Problem 1 >>
In the passage on neighbor discovery and IPSec, which lists does the nd6_timer() routine walk once per second?
Problem 2 >>
Can you rewrite the passage on neighbor discovery and IPSec, starting with "Figure 13.19. Neighbor-discovery" and going on through "or become unreachable.", with "stale" changed to "outdated"?
Passage START
Figure 13.19. Neighbor-discovery link-layer information.

Once per second the nd6_timer() routine walks the neighbor-discovery link-layer address list as well as the default-router and interface lists and removes the entries that have passed their expiration time. Removing stale entries prevents the system from trying to send data to a host that has failed or become unreachable.

13.10 Security

We mentioned in Section 13.9 that a suite of security protocols were developed as part of IPv6. These protocols were written to be independent of a particular version of IP, so they have been integrated into IPv4 and IPv6. At the network layer, security mechanisms have been added to provide authentication so that one host can know with whom it is communicating. Encryption has been added so that data can be hidden from untrusted entities as it crosses the Internet. The protocols that collectively provide security within the network layer are referred to as IPSec.
Passage END
Data for review START
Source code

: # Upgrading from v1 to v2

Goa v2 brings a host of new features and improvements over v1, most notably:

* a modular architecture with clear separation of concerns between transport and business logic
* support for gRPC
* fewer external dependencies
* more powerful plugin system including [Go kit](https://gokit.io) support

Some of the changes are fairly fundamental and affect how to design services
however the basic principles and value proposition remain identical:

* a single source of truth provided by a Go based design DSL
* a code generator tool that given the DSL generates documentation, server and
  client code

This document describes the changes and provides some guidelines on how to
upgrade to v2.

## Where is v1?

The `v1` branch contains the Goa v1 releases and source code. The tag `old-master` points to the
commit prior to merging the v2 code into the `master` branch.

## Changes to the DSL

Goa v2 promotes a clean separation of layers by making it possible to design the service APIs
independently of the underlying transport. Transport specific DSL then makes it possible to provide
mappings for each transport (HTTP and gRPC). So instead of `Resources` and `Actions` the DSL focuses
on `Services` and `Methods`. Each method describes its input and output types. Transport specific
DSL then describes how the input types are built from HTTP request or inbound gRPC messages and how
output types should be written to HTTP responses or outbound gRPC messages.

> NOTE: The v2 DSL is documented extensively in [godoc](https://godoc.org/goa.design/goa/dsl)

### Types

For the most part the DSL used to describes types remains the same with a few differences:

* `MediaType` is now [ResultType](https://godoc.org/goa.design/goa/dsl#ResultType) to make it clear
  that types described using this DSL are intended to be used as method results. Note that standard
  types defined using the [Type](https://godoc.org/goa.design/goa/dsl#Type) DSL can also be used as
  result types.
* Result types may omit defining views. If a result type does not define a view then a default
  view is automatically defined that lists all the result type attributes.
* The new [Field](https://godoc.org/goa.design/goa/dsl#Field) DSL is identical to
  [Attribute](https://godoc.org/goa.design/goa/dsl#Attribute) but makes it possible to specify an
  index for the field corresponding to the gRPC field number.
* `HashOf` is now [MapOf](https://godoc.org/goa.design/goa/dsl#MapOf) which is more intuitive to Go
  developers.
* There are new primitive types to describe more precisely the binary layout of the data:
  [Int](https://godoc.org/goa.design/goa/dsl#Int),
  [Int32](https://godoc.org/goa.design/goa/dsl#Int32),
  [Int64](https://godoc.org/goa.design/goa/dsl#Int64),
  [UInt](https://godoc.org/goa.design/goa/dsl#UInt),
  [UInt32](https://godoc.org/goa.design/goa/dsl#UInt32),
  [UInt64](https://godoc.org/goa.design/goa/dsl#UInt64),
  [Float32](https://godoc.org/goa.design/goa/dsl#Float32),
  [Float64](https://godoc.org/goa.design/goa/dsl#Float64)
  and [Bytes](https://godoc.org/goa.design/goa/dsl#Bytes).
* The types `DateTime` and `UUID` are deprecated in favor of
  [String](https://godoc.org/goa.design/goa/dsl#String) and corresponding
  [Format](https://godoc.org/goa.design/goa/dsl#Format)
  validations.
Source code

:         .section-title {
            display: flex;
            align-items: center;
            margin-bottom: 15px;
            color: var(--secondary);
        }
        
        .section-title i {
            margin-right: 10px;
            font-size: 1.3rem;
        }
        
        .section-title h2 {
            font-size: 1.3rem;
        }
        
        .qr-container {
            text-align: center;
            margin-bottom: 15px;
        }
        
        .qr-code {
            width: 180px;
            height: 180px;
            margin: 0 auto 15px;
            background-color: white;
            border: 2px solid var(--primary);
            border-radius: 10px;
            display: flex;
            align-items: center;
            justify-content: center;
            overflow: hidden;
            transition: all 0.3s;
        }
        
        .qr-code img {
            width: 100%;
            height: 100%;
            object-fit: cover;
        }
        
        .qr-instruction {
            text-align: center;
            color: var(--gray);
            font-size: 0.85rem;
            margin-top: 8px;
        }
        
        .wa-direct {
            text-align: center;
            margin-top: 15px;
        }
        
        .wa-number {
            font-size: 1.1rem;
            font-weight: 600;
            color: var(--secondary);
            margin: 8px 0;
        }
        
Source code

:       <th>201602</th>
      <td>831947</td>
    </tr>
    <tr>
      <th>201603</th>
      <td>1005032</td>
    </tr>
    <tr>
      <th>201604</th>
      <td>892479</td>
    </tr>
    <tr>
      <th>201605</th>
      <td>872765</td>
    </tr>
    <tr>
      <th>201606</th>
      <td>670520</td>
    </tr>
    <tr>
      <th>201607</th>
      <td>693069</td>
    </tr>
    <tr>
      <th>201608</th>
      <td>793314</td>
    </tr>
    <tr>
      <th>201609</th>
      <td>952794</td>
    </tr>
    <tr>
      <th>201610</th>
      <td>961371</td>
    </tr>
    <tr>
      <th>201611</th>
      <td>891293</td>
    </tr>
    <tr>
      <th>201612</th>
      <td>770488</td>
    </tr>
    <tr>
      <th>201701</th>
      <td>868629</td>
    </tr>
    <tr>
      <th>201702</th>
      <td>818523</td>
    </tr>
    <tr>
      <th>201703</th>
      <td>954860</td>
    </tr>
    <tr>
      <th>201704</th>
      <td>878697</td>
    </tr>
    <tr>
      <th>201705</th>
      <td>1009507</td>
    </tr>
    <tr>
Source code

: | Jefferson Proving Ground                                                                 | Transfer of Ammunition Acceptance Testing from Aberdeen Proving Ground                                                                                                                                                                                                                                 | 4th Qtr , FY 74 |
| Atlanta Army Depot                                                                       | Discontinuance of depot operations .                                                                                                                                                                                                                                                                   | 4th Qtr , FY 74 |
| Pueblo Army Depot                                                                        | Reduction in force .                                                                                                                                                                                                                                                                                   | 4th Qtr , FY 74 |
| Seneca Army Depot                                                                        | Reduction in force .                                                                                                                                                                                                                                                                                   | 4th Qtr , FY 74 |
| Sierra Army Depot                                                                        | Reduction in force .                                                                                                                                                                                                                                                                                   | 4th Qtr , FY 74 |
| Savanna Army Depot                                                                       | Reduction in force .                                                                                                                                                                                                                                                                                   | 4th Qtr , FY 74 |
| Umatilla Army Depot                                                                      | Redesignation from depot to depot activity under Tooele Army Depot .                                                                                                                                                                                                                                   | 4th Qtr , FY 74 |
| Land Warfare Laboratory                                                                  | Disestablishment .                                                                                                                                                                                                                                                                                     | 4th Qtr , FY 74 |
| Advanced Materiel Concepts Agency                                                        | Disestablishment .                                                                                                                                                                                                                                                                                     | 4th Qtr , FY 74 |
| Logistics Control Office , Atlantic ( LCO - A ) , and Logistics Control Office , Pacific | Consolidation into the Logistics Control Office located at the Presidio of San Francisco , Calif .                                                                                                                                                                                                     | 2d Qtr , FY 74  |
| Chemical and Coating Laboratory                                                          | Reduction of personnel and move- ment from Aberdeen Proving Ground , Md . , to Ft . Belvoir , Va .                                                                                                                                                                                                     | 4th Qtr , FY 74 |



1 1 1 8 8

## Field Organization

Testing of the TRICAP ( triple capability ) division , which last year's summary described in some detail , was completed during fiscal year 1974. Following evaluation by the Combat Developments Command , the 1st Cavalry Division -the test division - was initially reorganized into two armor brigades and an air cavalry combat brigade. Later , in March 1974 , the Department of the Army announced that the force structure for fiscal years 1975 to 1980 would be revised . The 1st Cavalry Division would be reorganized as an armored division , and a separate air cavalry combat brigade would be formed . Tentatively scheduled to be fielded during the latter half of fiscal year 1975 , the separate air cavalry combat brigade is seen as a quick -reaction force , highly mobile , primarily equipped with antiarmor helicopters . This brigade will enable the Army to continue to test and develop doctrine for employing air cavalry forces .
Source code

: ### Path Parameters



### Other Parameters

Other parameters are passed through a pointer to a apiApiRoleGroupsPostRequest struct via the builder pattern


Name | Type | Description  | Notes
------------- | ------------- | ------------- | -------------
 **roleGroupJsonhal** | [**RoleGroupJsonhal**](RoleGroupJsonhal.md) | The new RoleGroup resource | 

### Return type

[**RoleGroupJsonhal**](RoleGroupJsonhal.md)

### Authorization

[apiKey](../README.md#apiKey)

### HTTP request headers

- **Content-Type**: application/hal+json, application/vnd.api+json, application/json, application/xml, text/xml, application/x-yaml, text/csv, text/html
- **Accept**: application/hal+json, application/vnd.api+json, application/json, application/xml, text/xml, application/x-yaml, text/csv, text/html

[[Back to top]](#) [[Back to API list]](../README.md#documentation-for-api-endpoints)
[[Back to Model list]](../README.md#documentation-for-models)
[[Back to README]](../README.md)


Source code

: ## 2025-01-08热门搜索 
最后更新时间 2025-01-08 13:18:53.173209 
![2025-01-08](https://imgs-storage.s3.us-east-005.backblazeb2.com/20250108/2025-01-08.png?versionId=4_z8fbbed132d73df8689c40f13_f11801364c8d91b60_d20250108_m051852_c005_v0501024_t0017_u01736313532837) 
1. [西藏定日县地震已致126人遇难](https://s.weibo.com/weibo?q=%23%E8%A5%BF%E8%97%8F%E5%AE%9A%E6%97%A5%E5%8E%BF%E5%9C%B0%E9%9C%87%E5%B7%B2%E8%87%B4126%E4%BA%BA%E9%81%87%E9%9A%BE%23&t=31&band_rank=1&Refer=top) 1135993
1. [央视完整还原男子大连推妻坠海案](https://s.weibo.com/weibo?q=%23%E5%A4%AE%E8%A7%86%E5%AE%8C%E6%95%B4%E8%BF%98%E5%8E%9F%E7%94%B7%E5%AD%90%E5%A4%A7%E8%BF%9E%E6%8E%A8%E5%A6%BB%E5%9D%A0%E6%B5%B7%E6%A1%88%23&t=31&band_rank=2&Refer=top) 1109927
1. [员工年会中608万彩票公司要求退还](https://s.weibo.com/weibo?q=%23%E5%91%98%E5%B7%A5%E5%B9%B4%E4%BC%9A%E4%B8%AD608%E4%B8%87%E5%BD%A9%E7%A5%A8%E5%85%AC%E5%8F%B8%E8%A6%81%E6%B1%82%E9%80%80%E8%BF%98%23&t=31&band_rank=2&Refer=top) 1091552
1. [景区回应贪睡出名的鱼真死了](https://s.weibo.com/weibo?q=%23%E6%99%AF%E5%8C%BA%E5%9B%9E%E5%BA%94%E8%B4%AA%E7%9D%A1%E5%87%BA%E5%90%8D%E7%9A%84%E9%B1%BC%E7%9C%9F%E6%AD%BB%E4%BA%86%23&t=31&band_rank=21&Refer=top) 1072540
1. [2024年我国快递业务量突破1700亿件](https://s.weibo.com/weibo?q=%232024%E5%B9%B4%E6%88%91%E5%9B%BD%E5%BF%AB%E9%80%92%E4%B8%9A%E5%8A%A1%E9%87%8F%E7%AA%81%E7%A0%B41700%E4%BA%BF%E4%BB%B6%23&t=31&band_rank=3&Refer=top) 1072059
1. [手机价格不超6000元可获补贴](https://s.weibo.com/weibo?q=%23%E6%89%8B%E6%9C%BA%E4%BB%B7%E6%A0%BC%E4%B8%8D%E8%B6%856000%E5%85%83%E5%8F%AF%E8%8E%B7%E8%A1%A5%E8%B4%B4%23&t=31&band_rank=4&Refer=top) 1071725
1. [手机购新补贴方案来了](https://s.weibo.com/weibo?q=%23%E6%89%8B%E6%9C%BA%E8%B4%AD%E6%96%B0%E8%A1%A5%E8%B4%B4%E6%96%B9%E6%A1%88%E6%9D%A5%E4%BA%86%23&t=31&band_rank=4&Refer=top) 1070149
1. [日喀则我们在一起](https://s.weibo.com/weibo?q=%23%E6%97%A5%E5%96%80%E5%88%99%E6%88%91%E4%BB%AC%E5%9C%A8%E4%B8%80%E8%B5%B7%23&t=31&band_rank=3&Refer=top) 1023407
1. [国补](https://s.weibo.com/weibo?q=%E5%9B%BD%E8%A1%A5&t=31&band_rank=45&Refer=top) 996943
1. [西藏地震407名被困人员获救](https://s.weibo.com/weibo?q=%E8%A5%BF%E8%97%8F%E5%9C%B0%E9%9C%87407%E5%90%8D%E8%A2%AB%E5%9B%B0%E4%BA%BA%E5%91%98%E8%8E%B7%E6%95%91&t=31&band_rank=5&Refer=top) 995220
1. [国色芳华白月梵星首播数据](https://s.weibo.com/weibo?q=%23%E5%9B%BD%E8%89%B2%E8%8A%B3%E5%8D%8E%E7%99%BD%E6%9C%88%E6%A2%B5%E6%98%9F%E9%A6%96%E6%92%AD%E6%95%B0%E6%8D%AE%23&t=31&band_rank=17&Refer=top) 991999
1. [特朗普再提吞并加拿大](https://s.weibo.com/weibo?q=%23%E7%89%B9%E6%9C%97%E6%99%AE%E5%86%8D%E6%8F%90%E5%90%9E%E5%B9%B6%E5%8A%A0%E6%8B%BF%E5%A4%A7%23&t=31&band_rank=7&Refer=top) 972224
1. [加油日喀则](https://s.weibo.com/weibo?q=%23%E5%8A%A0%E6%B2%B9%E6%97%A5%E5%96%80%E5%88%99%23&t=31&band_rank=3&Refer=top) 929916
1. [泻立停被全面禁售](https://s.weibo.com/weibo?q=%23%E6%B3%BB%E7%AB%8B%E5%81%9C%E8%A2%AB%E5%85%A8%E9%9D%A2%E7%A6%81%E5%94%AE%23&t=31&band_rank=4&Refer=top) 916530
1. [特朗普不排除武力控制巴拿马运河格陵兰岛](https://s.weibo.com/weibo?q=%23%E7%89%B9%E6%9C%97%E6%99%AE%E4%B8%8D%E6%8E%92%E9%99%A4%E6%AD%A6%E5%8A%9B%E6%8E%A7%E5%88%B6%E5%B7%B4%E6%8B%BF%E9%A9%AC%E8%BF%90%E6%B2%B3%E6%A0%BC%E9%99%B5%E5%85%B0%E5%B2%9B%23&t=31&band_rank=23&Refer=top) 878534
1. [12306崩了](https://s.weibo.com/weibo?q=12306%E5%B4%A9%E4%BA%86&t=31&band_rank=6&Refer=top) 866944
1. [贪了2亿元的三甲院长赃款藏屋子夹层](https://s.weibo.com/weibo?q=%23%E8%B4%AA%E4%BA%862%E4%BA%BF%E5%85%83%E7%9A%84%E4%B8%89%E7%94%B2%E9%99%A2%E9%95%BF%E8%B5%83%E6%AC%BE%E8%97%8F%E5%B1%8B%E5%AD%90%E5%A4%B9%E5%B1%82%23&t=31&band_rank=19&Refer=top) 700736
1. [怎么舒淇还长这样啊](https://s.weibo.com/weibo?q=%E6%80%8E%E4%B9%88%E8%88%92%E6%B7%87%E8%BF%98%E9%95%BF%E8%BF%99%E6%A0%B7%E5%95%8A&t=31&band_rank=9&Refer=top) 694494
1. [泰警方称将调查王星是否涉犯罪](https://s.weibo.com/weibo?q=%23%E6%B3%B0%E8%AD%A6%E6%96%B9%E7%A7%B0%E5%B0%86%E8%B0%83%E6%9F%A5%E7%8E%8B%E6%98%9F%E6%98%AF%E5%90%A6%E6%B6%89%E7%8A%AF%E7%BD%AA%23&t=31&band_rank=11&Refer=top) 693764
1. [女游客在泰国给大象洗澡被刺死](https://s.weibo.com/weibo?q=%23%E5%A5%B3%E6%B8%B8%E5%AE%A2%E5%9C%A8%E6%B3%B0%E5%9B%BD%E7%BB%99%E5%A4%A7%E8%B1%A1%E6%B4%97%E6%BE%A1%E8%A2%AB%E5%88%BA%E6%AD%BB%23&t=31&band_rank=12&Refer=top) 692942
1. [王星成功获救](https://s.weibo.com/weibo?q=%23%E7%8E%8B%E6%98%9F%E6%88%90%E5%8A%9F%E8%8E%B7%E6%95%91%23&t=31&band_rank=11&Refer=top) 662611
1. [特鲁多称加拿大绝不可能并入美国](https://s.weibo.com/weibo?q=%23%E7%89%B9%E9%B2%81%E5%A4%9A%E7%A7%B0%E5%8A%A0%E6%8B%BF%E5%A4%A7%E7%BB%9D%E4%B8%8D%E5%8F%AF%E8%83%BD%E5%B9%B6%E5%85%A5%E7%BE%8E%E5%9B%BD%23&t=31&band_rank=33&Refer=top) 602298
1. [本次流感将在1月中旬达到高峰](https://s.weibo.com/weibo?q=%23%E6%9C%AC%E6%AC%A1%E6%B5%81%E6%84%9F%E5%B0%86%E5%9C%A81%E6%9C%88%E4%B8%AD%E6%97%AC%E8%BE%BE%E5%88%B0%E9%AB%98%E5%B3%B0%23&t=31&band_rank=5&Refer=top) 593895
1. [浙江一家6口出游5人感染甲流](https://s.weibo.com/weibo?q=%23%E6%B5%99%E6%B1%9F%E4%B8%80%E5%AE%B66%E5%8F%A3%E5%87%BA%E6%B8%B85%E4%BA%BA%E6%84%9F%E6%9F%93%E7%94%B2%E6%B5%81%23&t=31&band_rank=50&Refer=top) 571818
Data for review END
Written answer 1 >>
- The neighbor-discovery link-layer address list
- The default-router list
- The interface list

Written answer 2 >>
Figure 13.19. Neighbor-discovery link-layer information.

Once per second the nd6_timer() routine walks the neighbor-discovery link-layer address list as well as the default-router and interface lists and removes the entries that have passed their expiration time. Removing outdated entries prevents the system from trying to send data to a host that has failed or become unreachable.